Protease Treatments of the Chloroplast Surface Reveal That the 1-MD Translocation Complex Is Resistant to Thermolysin but Partially Sensitive to Trypsin.

(A) to (E) The translocation intermediate was generated under 0.5-mM ATP as described in Methods. The pea chloroplast suspension was divided into six aliquots (lanes 1 to 6) and washed twice with HS buffer in the absence of protease inhibitor cocktail. Chloroplasts carrying [35S]pSSU were treated with the indicated concentrations of thermolysin (Thl) or trypsin (Trp) for 20 min on ice. After inactivation of the proteases, the chloroplast pellet was solubilized and subjected to BN-PAGE ([A], top) and SDS-PAGE ([A], bottom). When using trypsin, trypsin inhibitor was added to BN-PAGE sample buffer.
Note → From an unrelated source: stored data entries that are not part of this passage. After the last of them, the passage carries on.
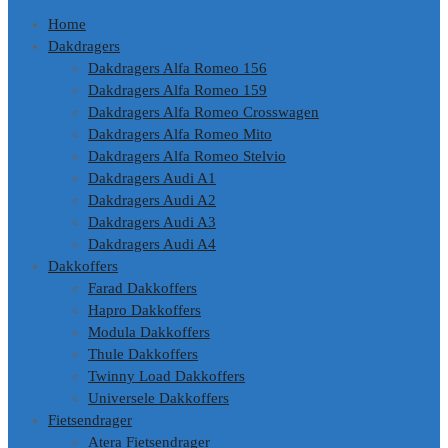
Home
Dakdragers
Dakdragers Alfa Romeo 156
Dakdragers Alfa Romeo 159
Dakdragers Alfa Romeo Crosswagen
Dakdragers Alfa Romeo Mito
Dakdragers Alfa Romeo Stelvio
Dakdragers Audi A1
Dakdragers Audi A2
Dakdragers Audi A3
Dakdragers Audi A4
Dakkoffers
Farad Dakkoffers
Hapro Dakkoffers
Modula Dakkoffers
Thule Dakkoffers
Twinny Load Dakkoffers
Universele Dakkoffers
Fietsendrager
Atera Fietsendrager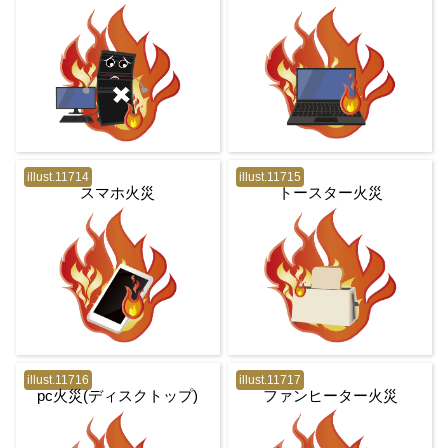
illust.11714
illust.11715
スマホ火災
トースター火災
illust.11716
illust.11717
pc火災(ディスクトップ)
ファンヒーター火災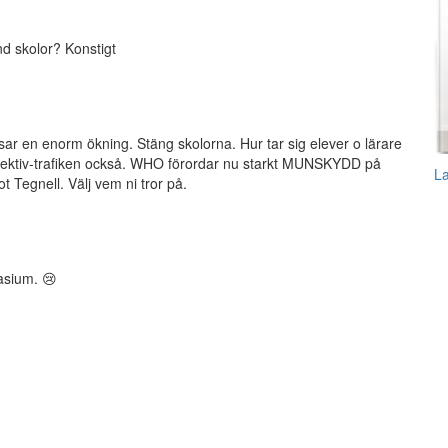
d skolor? Konstigt
isar en enorm ökning. Stäng skolorna. Hur tar sig elever o lärare
ollektiv-trafiken också. WHO förordar nu starkt MUNSKYDD på
L
 Tegnell. Välj vem ni tror på.
asium. 😢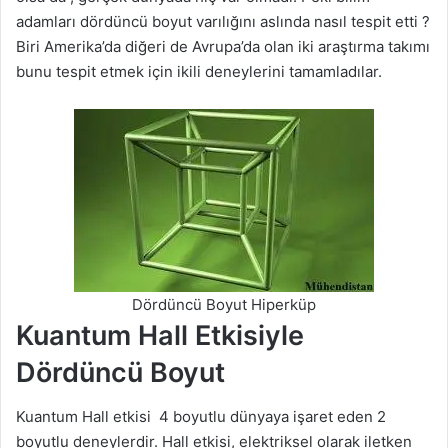
adamları dördüncü boyut varılığını aslında nasıl tespit etti ?
Biri Amerika’da diğeri de Avrupa’da olan iki araştırma takımı
bunu tespit etmek için ikili deneylerini tamamladılar.
Dördüncü Boyut Hiperküp
Kuantum Hall Etkisiyle
Dördüncü Boyut
Kuantum Hall etkisi 4 boyutlu dünyaya işaret eden 2
boyutlu deneylerdir. Hall etkisi, elektriksel olarak iletken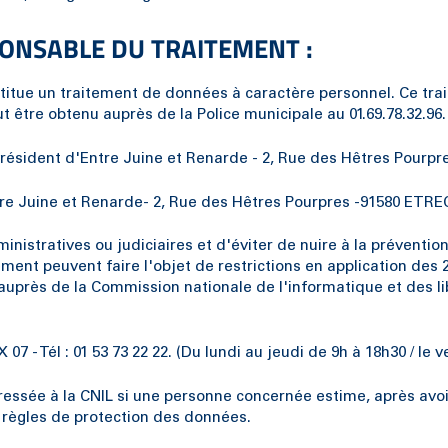
ONSABLE DU TRAITEMENT :
titue un traitement de données à caractère personnel. Ce tra
être obtenu auprès de la Police municipale au 01.69.78.32.96.
résident d'Entre Juine et Renarde - 2, Rue des Hêtres Pour
re Juine et Renarde- 2, Rue des Hêtres Pourpres -91580 ETRECH
nistratives ou judiciaires et d'éviter de nuire à la préventio
ent peuvent faire l'objet de restrictions en application des 2° e
uprès de la Commission nationale de l'informatique et des libe
7 - Tél : 01 53 73 22 22. (Du lundi au jeudi de 9h à 18h30 / le 
dressée à la CNIL si une personne concernée estime, après avo
 règles de protection des données.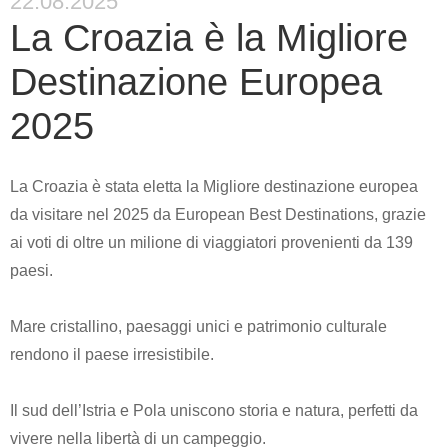
22.08.2025
La Croazia è la Migliore
Destinazione Europea
2025
La Croazia è stata eletta la Migliore destinazione europea
da visitare nel 2025 da European Best Destinations, grazie
ai voti di oltre un milione di viaggiatori provenienti da 139
paesi.
Mare cristallino, paesaggi unici e patrimonio culturale
rendono il paese irresistibile.
Il sud dell’Istria e Pola uniscono storia e natura, perfetti da
vivere nella libertà di un campeggio.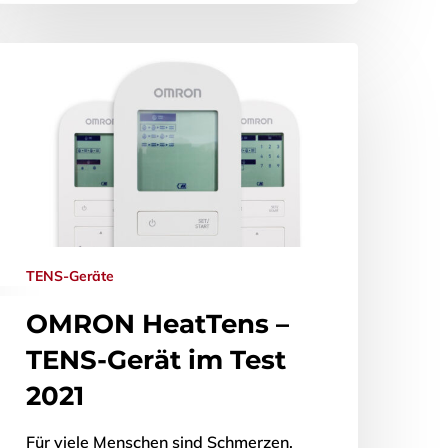
TENS-Geräte
OMRON HeatTens –
TENS-Gerät im Test
2021
Für viele Menschen sind Schmerzen,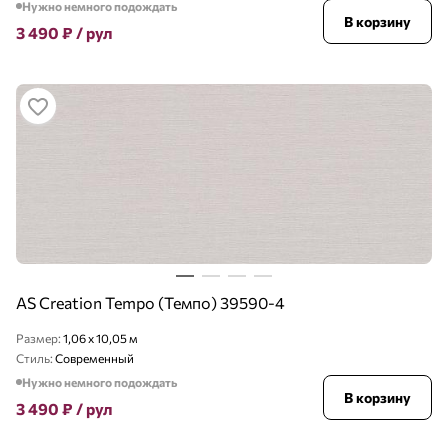
Нужно немного подождать
В корзину
3 490
₽
/ рул
AS Creation Tempo (Темпо) 39590-4
Размер:
1,06 x 10,05 м
Стиль:
Современный
Нужно немного подождать
В корзину
3 490
₽
/ рул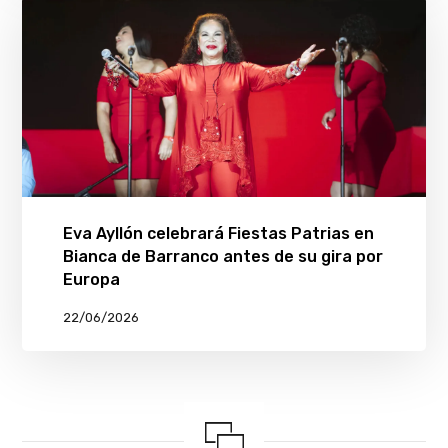
Eva Ayllón celebrará Fiestas Patrias en
Bianca de Barranco antes de su gira por
Europa
22/06/2026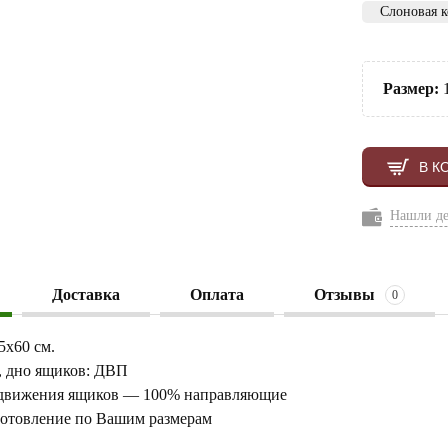
Слоновая к
Размер:
1
В К
Нашли д
Доставка
Оплата
Отзывы
0
5х60 см.
а, дно ящиков: ДВП
движения ящиков — 100% направляющие
отовление по Вашим размерам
(B) Aliquots of the same samples in (A) were subjected to SDS-PAGE and immunoblotting with antibodies against indicated proteins. Arrows indicate intact Toc159, 86- and 52-kD fragments of Toc159, and Tic22. An asterisk denotes a nonspecific cross-reacting band.

(C) A gel strip corresponding to lane 1 (without protease) of (A) was subjected to 2D-BN/SDS-PAGE.

(D) A gel strip corresponding to lane 3 (with thermolysin) of (A) was analyzed as in (C).

(E) A gel strip corresponding to lane 6 (with trypsin) of (A) was analyzed as in (C). The three excised first-dimension BN-PAGE gel strips used in (C) to (E) were derived from the same first-dimension BN-PAGE gel. The positions of the 1-MD translocation intermediate complex, a partially degraded translocation intermediate complex, free pSSU, unassembled mSSU, and dissociated SSU-DP are indicated by brackets. mSSU assembled into the 520-kD Rubisco holoenzyme is indicated by arrows ([C] to [E]).